Après la reconduite du général Suharto (âgé de soixante-treize ans et à la tête
de l'État depuis 1968), le 10 mars 1993, la succession présidentielle a continué
de dominer une vie politique stimulée par le maintien de l'"ouverture",
particulièrement sensible dans le domaine de la presse, mais dont les limites
restaient évidentes.
Le ministre de la Recherche, Bacharuddin Jusuf Habibie,
favori du président Suharto et "bête noire" de l'armée, a pris l'initiative d'un
rapprochement avec les "dissidents", généraux à la retraite et anciens
ministres, qui, en 1980, avaient signé la "pétition des cinquante" contre le
chef de l'État.
Le point d'orgue a été l'entrevue entre le général Nasution
(soixante-quinze ans), "père de l'armée" et Suharto le 24 juillet 1993.
Pris à
contre-pied, les dirigeants militaires ont sacrifié à la "démocratisation" en
rendant visite, le 13 juillet, à Nasution qui a enfin été autorisé à aller se
faire soigner - aux frais de l'armée - à l'étranger.
Si la démarche de soixante
écrivains, le 21 août 1993, auprès du ministre de la Culture en faveur de
Pramudya Ananta Toer dont les romans sont demeurés interdits, est restée vaine,
plusieurs personnalités musulmanes, emprisonnées en 1985 après une série
d'attentats, ont été libérées sous condition en août et septembre.
Le 17 août,
Suharto soulignait que la prospérité allégeant les impératifs de sécurité,
frictions et controverses devenaient inévitables; une commission nationale des
droits de l'homme était créée un mois plus tard.

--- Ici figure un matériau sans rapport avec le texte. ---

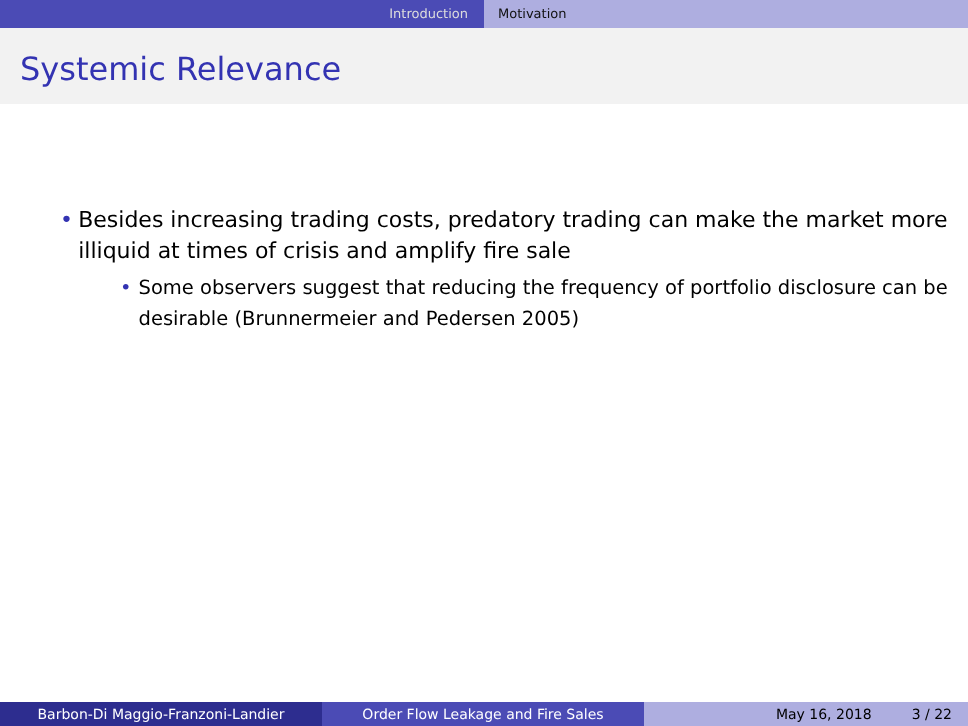Introduction Motivation
Systemic Relevance
• Besides increasing trading costs, predatory trading can make the market more illiquid at times of crisis and amplify fire sale
• Some observers suggest that reducing the frequency of portfolio disclosure can be desirable (Brunnermeier and Pedersen 2005)
Barbon-Di Maggio-Franzoni-Landier Order Flow Leakage and Fire Sales May 16, 2018 3 / 22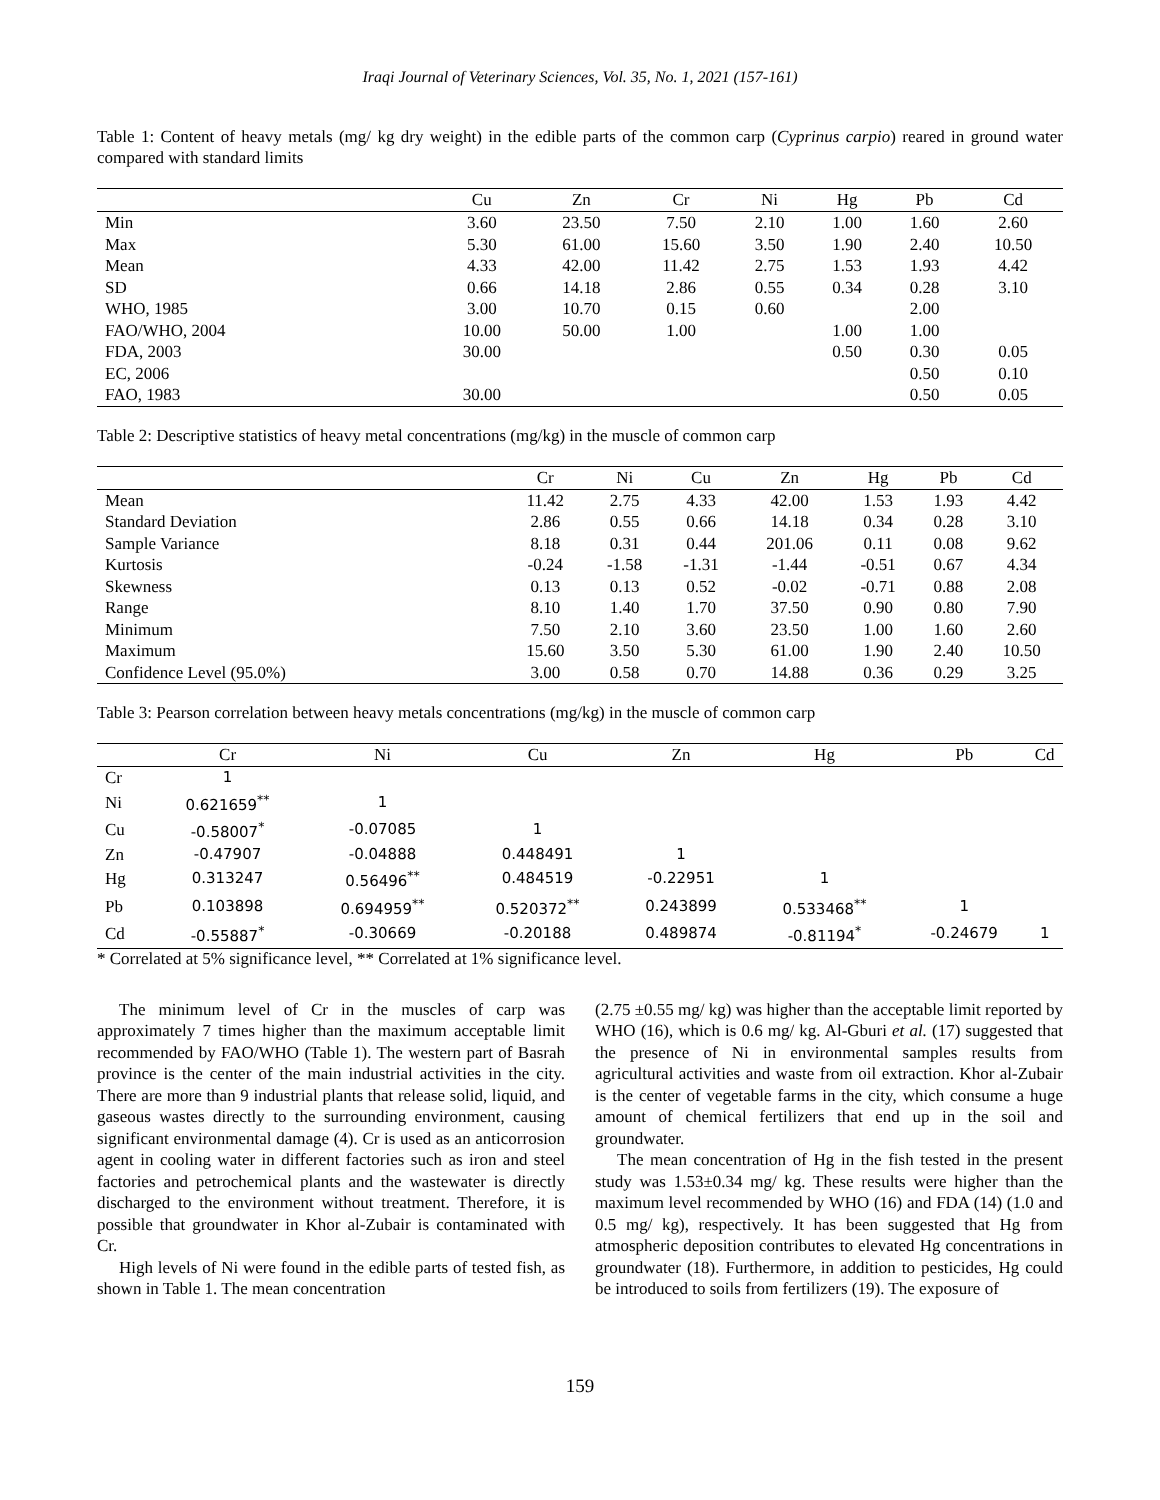Iraqi Journal of Veterinary Sciences, Vol. 35, No. 1, 2021 (157-161)
Table 1: Content of heavy metals (mg/ kg dry weight) in the edible parts of the common carp (Cyprinus carpio) reared in ground water compared with standard limits
| | Cu | Zn | Cr | Ni | Hg | Pb | Cd |
| --- | --- | --- | --- | --- | --- | --- | --- |
| Min | 3.60 | 23.50 | 7.50 | 2.10 | 1.00 | 1.60 | 2.60 |
| Max | 5.30 | 61.00 | 15.60 | 3.50 | 1.90 | 2.40 | 10.50 |
| Mean | 4.33 | 42.00 | 11.42 | 2.75 | 1.53 | 1.93 | 4.42 |
| SD | 0.66 | 14.18 | 2.86 | 0.55 | 0.34 | 0.28 | 3.10 |
| WHO, 1985 | 3.00 | 10.70 | 0.15 | 0.60 | | 2.00 | |
| FAO/WHO, 2004 | 10.00 | 50.00 | 1.00 | | 1.00 | 1.00 | |
| FDA, 2003 | 30.00 | | | | 0.50 | 0.30 | 0.05 |
| EC, 2006 | | | | | | 0.50 | 0.10 |
| FAO, 1983 | 30.00 | | | | | 0.50 | 0.05 |
Table 2: Descriptive statistics of heavy metal concentrations (mg/kg) in the muscle of common carp
| | Cr | Ni | Cu | Zn | Hg | Pb | Cd |
| --- | --- | --- | --- | --- | --- | --- | --- |
| Mean | 11.42 | 2.75 | 4.33 | 42.00 | 1.53 | 1.93 | 4.42 |
| Standard Deviation | 2.86 | 0.55 | 0.66 | 14.18 | 0.34 | 0.28 | 3.10 |
| Sample Variance | 8.18 | 0.31 | 0.44 | 201.06 | 0.11 | 0.08 | 9.62 |
| Kurtosis | -0.24 | -1.58 | -1.31 | -1.44 | -0.51 | 0.67 | 4.34 |
| Skewness | 0.13 | 0.13 | 0.52 | -0.02 | -0.71 | 0.88 | 2.08 |
| Range | 8.10 | 1.40 | 1.70 | 37.50 | 0.90 | 0.80 | 7.90 |
| Minimum | 7.50 | 2.10 | 3.60 | 23.50 | 1.00 | 1.60 | 2.60 |
| Maximum | 15.60 | 3.50 | 5.30 | 61.00 | 1.90 | 2.40 | 10.50 |
| Confidence Level (95.0%) | 3.00 | 0.58 | 0.70 | 14.88 | 0.36 | 0.29 | 3.25 |
Table 3: Pearson correlation between heavy metals concentrations (mg/kg) in the muscle of common carp
| | Cr | Ni | Cu | Zn | Hg | Pb | Cd |
| --- | --- | --- | --- | --- | --- | --- | --- |
| Cr | 1 | | | | | | |
| Ni | 0.621659<sup>**</sup> | 1 | | | | | |
| Cu | -0.58007<sup>*</sup> | -0.07085 | 1 | | | | |
| Zn | -0.47907 | -0.04888 | 0.448491 | 1 | | | |
| Hg | 0.313247 | 0.56496<sup>**</sup> | 0.484519 | -0.22951 | 1 | | |
| Pb | 0.103898 | 0.694959<sup>**</sup> | 0.520372<sup>**</sup> | 0.243899 | 0.533468<sup>**</sup> | 1 | |
| Cd | -0.55887<sup>*</sup> | -0.30669 | -0.20188 | 0.489874 | -0.81194<sup>*</sup> | -0.24679 | 1 |
* Correlated at 5% significance level, ** Correlated at 1% significance level.
The minimum level of Cr in the muscles of carp was approximately 7 times higher than the maximum acceptable limit recommended by FAO/WHO (Table 1). The western part of Basrah province is the center of the main industrial activities in the city. There are more than 9 industrial plants that release solid, liquid, and gaseous wastes directly to the surrounding environment, causing significant environmental damage (4). Cr is used as an anticorrosion agent in cooling water in different factories such as iron and steel factories and petrochemical plants and the wastewater is directly discharged to the environment without treatment. Therefore, it is possible that groundwater in Khor al-Zubair is contaminated with Cr.
High levels of Ni were found in the edible parts of tested fish, as shown in Table 1. The mean concentration
(2.75 ±0.55 mg/ kg) was higher than the acceptable limit reported by WHO (16), which is 0.6 mg/ kg. Al-Gburi et al. (17) suggested that the presence of Ni in environmental samples results from agricultural activities and waste from oil extraction. Khor al-Zubair is the center of vegetable farms in the city, which consume a huge amount of chemical fertilizers that end up in the soil and groundwater.
The mean concentration of Hg in the fish tested in the present study was 1.53±0.34 mg/ kg. These results were higher than the maximum level recommended by WHO (16) and FDA (14) (1.0 and 0.5 mg/ kg), respectively. It has been suggested that Hg from atmospheric deposition contributes to elevated Hg concentrations in groundwater (18). Furthermore, in addition to pesticides, Hg could be introduced to soils from fertilizers (19). The exposure of
159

Suharto, l'armée et la contestation
La compétition entre le président et l'armée a été marquée dans les principaux
partis.
Critiquant ouvertement la direction sortante (militaire) du Golkar,
l'organisation gouvernementale, lors de son cinquième congrès en octobre 1993,
Suharto a imposé comme nouveau président du parti son ministre de l'Information,
Harmoko, premier civil à ce poste.
"Habibie et Harmoko ne seront rien quand
Suharto ne sera plus là", a rapidement commenté un général.
Tutut et Bambang,
fille et fils du chef de l'État, se sont, quant à eux, vu octroyer des postes
importants au sein de la formation.
En revanche, Suharto a dû finir par accepter
que la fille de l'ancien président Sukarno (1945-1967), Megawati (quarante-six
ans), accède à la présidence du Parti démocratique indonésien (PDI) en décembre
1993.
Celle-ci devait son triomphe à la popularité de feu son père et au soutien
de l'armée...
La nomination du nouveau commandant des forces militaires, le 21 mai 1993, et la
restructuration de leurs services secrets en janvier 1994 ont marqué la volonté
du pouvoir de dissiper l'influence persistante de l'ancien homme fort de
l'armée, le général Murdani.
L'image et le rôle de cette institution ont été mis
en cause lors de deux "affaires".
Fin juillet, lors de l'attaque d'une secte
musulmane dissidente à Java-Ouest, huit personnes ont été tuées.
Deux mois plus
tard, l'armée a tiré sur des paysans de Madura qui manifestaient contre la
construction d'un barrage, tuant quatre d'entre eux.
La colère a grondé, des
sanctions ont été prises contre les officiers responsables, et des Musulmans ont
osé demander une enquête sur un autre massacre, celui de Tanjung Priok, perpétré
en 1984.
Retrouvant leur élan, les étudiants ont manifesté jusque devant le palais
présidentiel pour réclamer la suppression d'une loterie condamnée par l'islam
mais rapportant gros à une Fondation présidentielle aux comptes peu
transparents.
Très réticent, le gouvernement a fini par obtempérer le 25
novembre.
Les manifestations continuant, vingt et un étudiants ont été arrêtés
le 14 décembre 1993 pour "outrage au chef de l'État".
Suharto a condamné
durement ceux qui, "comme les communistes, exploitent la démocratie à leurs
propres fins".
Officiellement toujours à l'ordre du jour, la détente pâlissait
donc.
Un regain de criminalité au début de 1994, avec notamment le meurtre d'un
général dans la rue, a suscité une répression vigoureuse de la police et de
l'armée; plusieurs criminels ont été abattus.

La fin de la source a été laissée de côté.